Source: Reformatted article from Brick and Clay Record 38:9 (1911-05-01), page 451.
The Plant of the Mound City Roofing Tile Co. Note the Tile Roof on the Office Building.
Located at 3301-9 Morgan Ford Road, St. Louis, is the modern up-to-date plant of the Mound City Roofing Tile Co. The office building, the machinery building and the two-story building near, are built of hollow vitrified tile, furnished by the Vigo Clay Co., of Terre Haute, Ind. As will be seen in the illustration, the roofs are covered with tile, which are simply laid on the roof without fastening, the weight of each tile holding the others down, as they are of the interlocking type, made by the Mound City Roofing Tile Co.
The shale which is used in the manufacture of the tile is brought from Malcolm Station, thirteen miles from the plant. It is stored in the clay shed, which adjoins the two-story building shown, where it is allowed to go through the sweating process, at least two weeks, before it is ground up in the seven-foot dry pan. After grinding, it is elevated and screened through a piano wire screen, after which it is run into an eight-foot pug mill, where it is thoroughly pugged, sufficient water being added to form a stiff mud. It is then deposited in clay bins, of which there are four, each bin having a capacity for one day’s run, so that the pugged shale is always four days old before it is used.
From the clay bin the material is transferred into a Fate combined hummer machine, where it is repugged and put into proper condition and cut into the proper size clots for making tile. These clots are thrown up against the dies of the revolving press, of which there are two.

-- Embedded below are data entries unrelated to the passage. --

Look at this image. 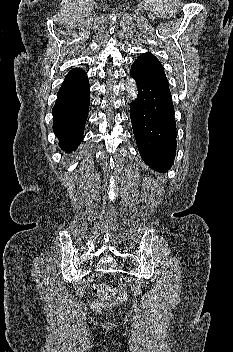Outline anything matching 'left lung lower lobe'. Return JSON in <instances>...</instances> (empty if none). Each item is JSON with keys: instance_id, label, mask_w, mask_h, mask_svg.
I'll return each mask as SVG.
<instances>
[{"instance_id": "obj_1", "label": "left lung lower lobe", "mask_w": 233, "mask_h": 352, "mask_svg": "<svg viewBox=\"0 0 233 352\" xmlns=\"http://www.w3.org/2000/svg\"><path fill=\"white\" fill-rule=\"evenodd\" d=\"M131 76L138 89L130 117L139 152L153 170L167 172L176 154V122L168 80L137 60L131 66Z\"/></svg>"}]
</instances>
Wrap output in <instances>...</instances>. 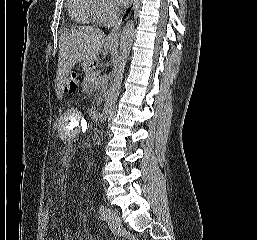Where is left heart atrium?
<instances>
[{
	"mask_svg": "<svg viewBox=\"0 0 257 240\" xmlns=\"http://www.w3.org/2000/svg\"><path fill=\"white\" fill-rule=\"evenodd\" d=\"M115 2V4L119 5V6H124L126 5L130 0H113Z\"/></svg>",
	"mask_w": 257,
	"mask_h": 240,
	"instance_id": "1",
	"label": "left heart atrium"
}]
</instances>
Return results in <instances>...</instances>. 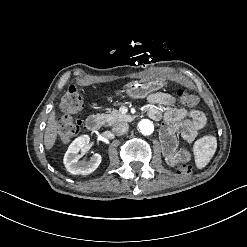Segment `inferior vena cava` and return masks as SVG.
I'll list each match as a JSON object with an SVG mask.
<instances>
[{"label": "inferior vena cava", "instance_id": "1", "mask_svg": "<svg viewBox=\"0 0 247 247\" xmlns=\"http://www.w3.org/2000/svg\"><path fill=\"white\" fill-rule=\"evenodd\" d=\"M129 129V125L126 122H119L114 124L113 126V132L117 135V136H121L123 134H125Z\"/></svg>", "mask_w": 247, "mask_h": 247}]
</instances>
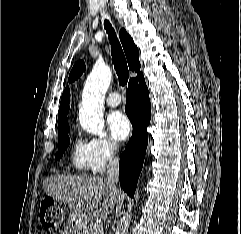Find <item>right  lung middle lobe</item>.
I'll use <instances>...</instances> for the list:
<instances>
[{
  "label": "right lung middle lobe",
  "mask_w": 241,
  "mask_h": 234,
  "mask_svg": "<svg viewBox=\"0 0 241 234\" xmlns=\"http://www.w3.org/2000/svg\"><path fill=\"white\" fill-rule=\"evenodd\" d=\"M69 130L70 128L67 127L58 131L59 148H58V152L55 155V160H59L62 157L63 153L65 152V150L69 145L70 139L67 134Z\"/></svg>",
  "instance_id": "dd1d6c3e"
}]
</instances>
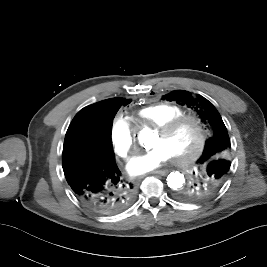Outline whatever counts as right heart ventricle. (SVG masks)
<instances>
[{
	"instance_id": "right-heart-ventricle-1",
	"label": "right heart ventricle",
	"mask_w": 267,
	"mask_h": 267,
	"mask_svg": "<svg viewBox=\"0 0 267 267\" xmlns=\"http://www.w3.org/2000/svg\"><path fill=\"white\" fill-rule=\"evenodd\" d=\"M183 114L185 110L178 105L158 103L138 110L134 119L141 124L159 127L168 120Z\"/></svg>"
}]
</instances>
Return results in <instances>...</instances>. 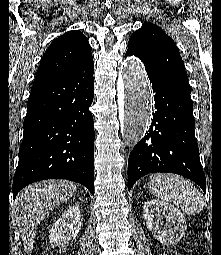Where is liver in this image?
I'll use <instances>...</instances> for the list:
<instances>
[{
  "mask_svg": "<svg viewBox=\"0 0 221 255\" xmlns=\"http://www.w3.org/2000/svg\"><path fill=\"white\" fill-rule=\"evenodd\" d=\"M77 190L66 180H46L29 185L22 190L13 204L14 219L27 252L33 249L36 230L40 222Z\"/></svg>",
  "mask_w": 221,
  "mask_h": 255,
  "instance_id": "1",
  "label": "liver"
}]
</instances>
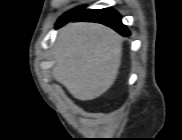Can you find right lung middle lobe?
I'll return each instance as SVG.
<instances>
[{"instance_id":"dd1d6c3e","label":"right lung middle lobe","mask_w":182,"mask_h":140,"mask_svg":"<svg viewBox=\"0 0 182 140\" xmlns=\"http://www.w3.org/2000/svg\"><path fill=\"white\" fill-rule=\"evenodd\" d=\"M83 9H84V7H78V8H76V9H73L72 11H70V12L66 13L65 15H63V16L58 20V23H59V22H62V21H64V20H66V19H68L69 17H71V16H73V15L79 13V12H81Z\"/></svg>"}]
</instances>
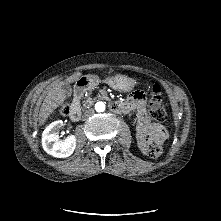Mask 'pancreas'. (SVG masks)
Returning a JSON list of instances; mask_svg holds the SVG:
<instances>
[{
  "instance_id": "pancreas-1",
  "label": "pancreas",
  "mask_w": 221,
  "mask_h": 221,
  "mask_svg": "<svg viewBox=\"0 0 221 221\" xmlns=\"http://www.w3.org/2000/svg\"><path fill=\"white\" fill-rule=\"evenodd\" d=\"M93 103H94V99L89 97V98L86 99V101L83 102V106L84 107H89V106L93 105Z\"/></svg>"
}]
</instances>
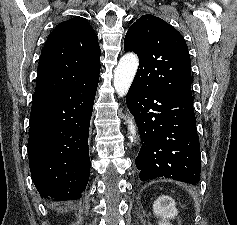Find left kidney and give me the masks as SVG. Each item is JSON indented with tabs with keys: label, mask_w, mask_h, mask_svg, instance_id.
<instances>
[{
	"label": "left kidney",
	"mask_w": 237,
	"mask_h": 225,
	"mask_svg": "<svg viewBox=\"0 0 237 225\" xmlns=\"http://www.w3.org/2000/svg\"><path fill=\"white\" fill-rule=\"evenodd\" d=\"M153 212L160 217L159 225H172L169 219L175 218L178 214L175 201L169 196H159L153 204Z\"/></svg>",
	"instance_id": "1"
}]
</instances>
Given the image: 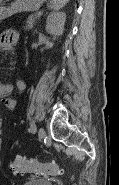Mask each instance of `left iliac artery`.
I'll use <instances>...</instances> for the list:
<instances>
[{
    "label": "left iliac artery",
    "instance_id": "44dca946",
    "mask_svg": "<svg viewBox=\"0 0 119 185\" xmlns=\"http://www.w3.org/2000/svg\"><path fill=\"white\" fill-rule=\"evenodd\" d=\"M37 130L35 122H32L30 125V132L35 133Z\"/></svg>",
    "mask_w": 119,
    "mask_h": 185
}]
</instances>
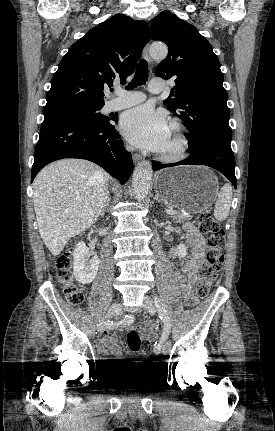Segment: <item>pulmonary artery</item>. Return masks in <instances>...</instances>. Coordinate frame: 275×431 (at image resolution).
Listing matches in <instances>:
<instances>
[{"label":"pulmonary artery","instance_id":"e3ab8cb5","mask_svg":"<svg viewBox=\"0 0 275 431\" xmlns=\"http://www.w3.org/2000/svg\"><path fill=\"white\" fill-rule=\"evenodd\" d=\"M149 91L153 94L160 93L163 90V83L158 79H153L149 84ZM117 97L107 103V110L115 111L134 106L145 100V95L141 92H127L117 89Z\"/></svg>","mask_w":275,"mask_h":431}]
</instances>
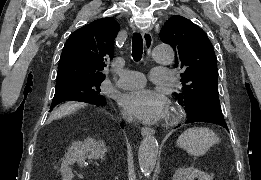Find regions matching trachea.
Segmentation results:
<instances>
[{
    "instance_id": "obj_1",
    "label": "trachea",
    "mask_w": 261,
    "mask_h": 180,
    "mask_svg": "<svg viewBox=\"0 0 261 180\" xmlns=\"http://www.w3.org/2000/svg\"><path fill=\"white\" fill-rule=\"evenodd\" d=\"M143 55V39L140 33L135 32L132 37V57L139 62Z\"/></svg>"
}]
</instances>
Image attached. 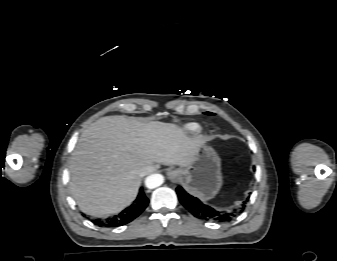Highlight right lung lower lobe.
<instances>
[{"mask_svg": "<svg viewBox=\"0 0 337 261\" xmlns=\"http://www.w3.org/2000/svg\"><path fill=\"white\" fill-rule=\"evenodd\" d=\"M148 198L145 196L143 189L141 188L138 194L137 199L125 210H123L118 215H115L111 218H107L105 220L101 219H93L92 222L99 226L105 227H117L125 225L131 221H133L136 217H138L143 210L148 205Z\"/></svg>", "mask_w": 337, "mask_h": 261, "instance_id": "1", "label": "right lung lower lobe"}]
</instances>
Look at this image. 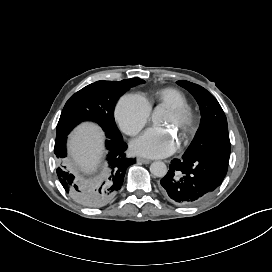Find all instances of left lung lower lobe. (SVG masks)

In the same room are two Grath trimming presses for making all kinds of crestings, hip rolls and starters, and special tile. In addition to the two trimming presses and two revolving presses, the plant is also equipped with a little Giant auger machine, furnished by the Illinois Supply & Construction Co. for making shingle tile and imperial Spanish tile. The capacity of the different machines is as follows:
Each revolving roofing tile press has a capacity of 5,000 interlocking tile per day; the trimming press turns out from 400 to 500 crestings per day and from 700 to 900 hip rolls per day; the auger machine will turn out 12,000 shingle tile or from 6,000 to 8,000 imperial Spanish tile per day.
In addition to the above the company is well equipped for making terra cotta fittings, such as terminals, special starters, special crestings, and large size finals.
The dies used for making the tile are cast iron forms filled with plaster dies.
The capacity of the plant is 10,000 interlocking tile per day, or 12,000 shingle tile and 5,000 interlocking tile per day, or 5,000 interlocking tile and 6,000 Spanish tile per day.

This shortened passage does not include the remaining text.